Um dos acontecimentos literários das últimas semanas nas livrarias francesas é o lançamento do novo romance de Jean-Philippe Toussaint, e onde se leva até ao paroxismo o enunciado barthesiano de definir o apaixonado como aquele que está à espera.
Prosseguindo um estilo e uma temática, que têm caracterizado a sua obra nos últimos anos, o autor debruça-se sobre o fenómeno amoroso e cuida de demonstrar a homérica dificuldade em o conseguir satisfazer. Porque entre a vontade do que ama e a volubilidade de quem é amado não será fácil encontrar uma plataforma de consensualização num projeto afetivo comum.
Acabado de chegar de viagem, com as bagagens ainda por desfazer, pôs-se à janela a ver partir o táxi, que o trouxera. E dentro do qual ficou Marie.
E ei-lo já à espera que toque o telefone e ouça a sua voz, mesmo tendo ela vindo com ele e acabado de se despedir. E essa interminável meia-hora, que passei à janela a esperar em vão o telefonema de Marie, foi uma espécie de síntese dos dois meses de espera, que iria viver à espera de um qualquer sinal da sua parte. Porque, como o referia Roland Barthes, a identidade fatal do enamorado não é outra senão a do que fica à espera…
Os leitores de Toussaint já conhecem a inacessível Marie desde há uma dezena de anos, através de romances que têm acompanhado a evolução desse amor incessantemente obstaculizado.
Em 2002 houvera «Faire l’amour», em 2005, «Fuir» e, em 2009, «La Vérité sur Marie». Todos eles constituem com este «Nue» uma tetralogia romanesca, que pode ser lida de forma aleatória, já que se encontram sempre suficientes dados sobre ela para nunca se arriscar a desorientação.
Temos, assim, um amor contrariado pelo humor volúvel de Marie, pelas distâncias impostas aos dois amantes, que vão cirandando pelo mundo, cada um para seu lado. É, pois, um amor, que rima frequentemente com ausência, defeção, falta. Mas é preciso que assim seja para que o narrador alimente a sua obsessão, o seu sofrimento.
Que ela esteja no seu pensamento, na memória, nos fantasmas, nos planos. Que se multipliquem sem cessar as imagens dela, tão complementares quanto contraditórias. É uma Marie espreitada a partir de uma janela ou num reflexo amplificado de um jogo de espelhos. Marie idealizada ou bem concreta e prosaica. Uma Marie terna ou indiferente.
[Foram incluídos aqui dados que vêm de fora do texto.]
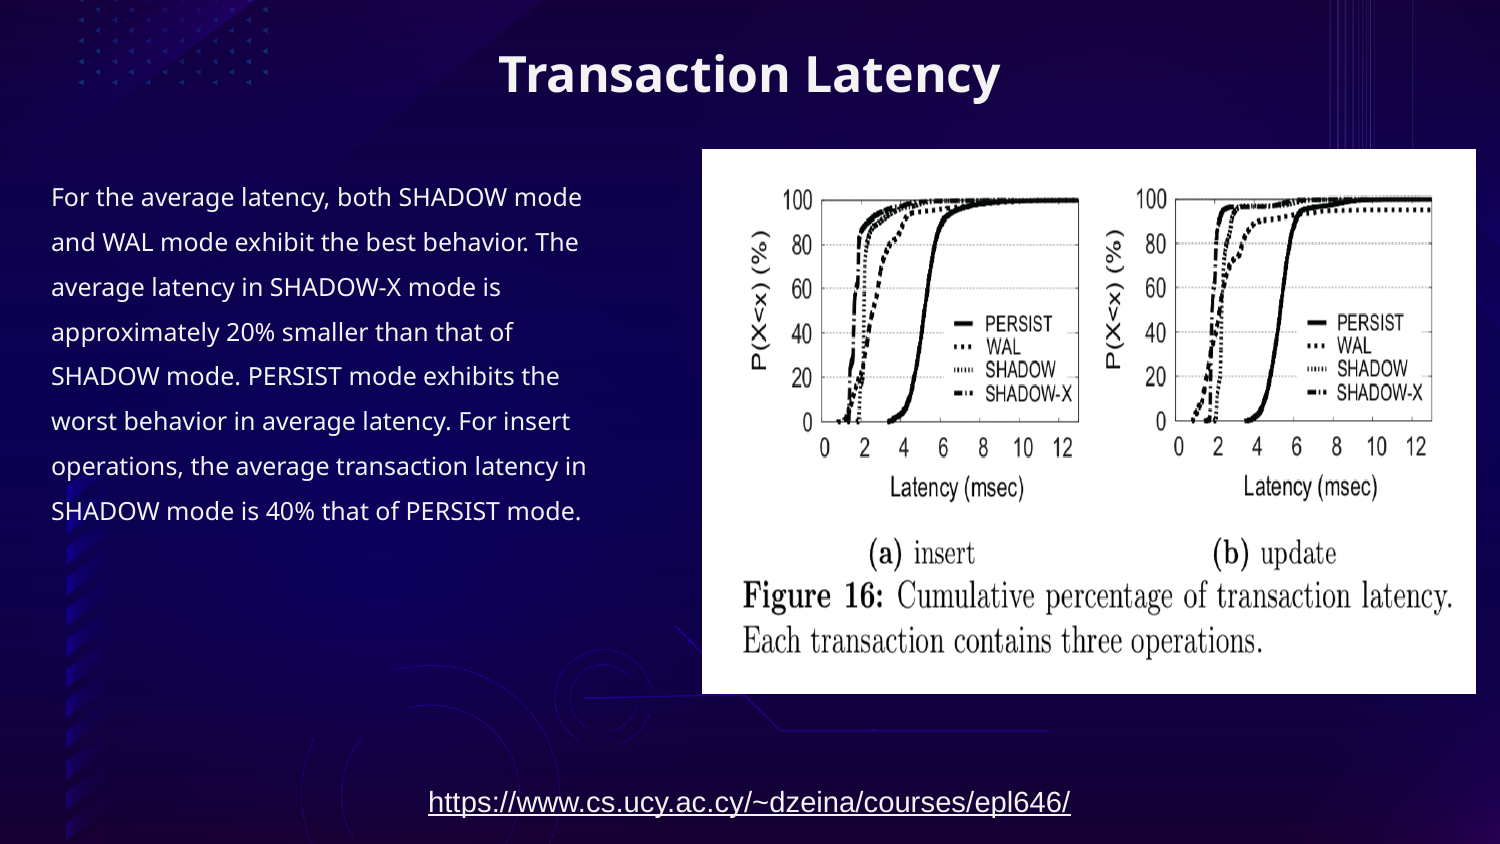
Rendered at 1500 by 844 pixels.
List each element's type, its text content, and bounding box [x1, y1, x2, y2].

picture [0, 0, 1500, 844]
text_box For the average latency, both SHADOW mode and WAL mode exhibit the best behavior. The average latency in SHADOW-X mode is approximately 20% smaller than that of SHADOW mode. PERSIST mode exhibits the worst behavior in average latency. For insert operations, the average transaction latency in SHADOW mode is 40% that of PERSIST mode. [35, 151, 606, 708]
title Transaction Latency [363, 39, 1137, 118]
text_box https://www.cs.ucy.ac.cy/~dzeina/courses/epl646/ [413, 776, 1087, 826]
Marie, mulher da sua época, ativa, sobrecarregada e urbana, que vivia nos grandes hotéis e atravessava a correr os átrios dos aeroportos, mas também a Marie com uma disposição oceânica, ou a capacidade para atingir instintivamente a dimensão cósmica da existência.
Marie que, esteja presente ou ausente, ocupa todo o espaço. Mas o verdadeiro amor (…) e ainda mais latamente, qualquer projeto de vida, seja a eclosão de uma flor, a maturação de uma árvore ou a execução de uma obra, não têm por fulcro um único objeto?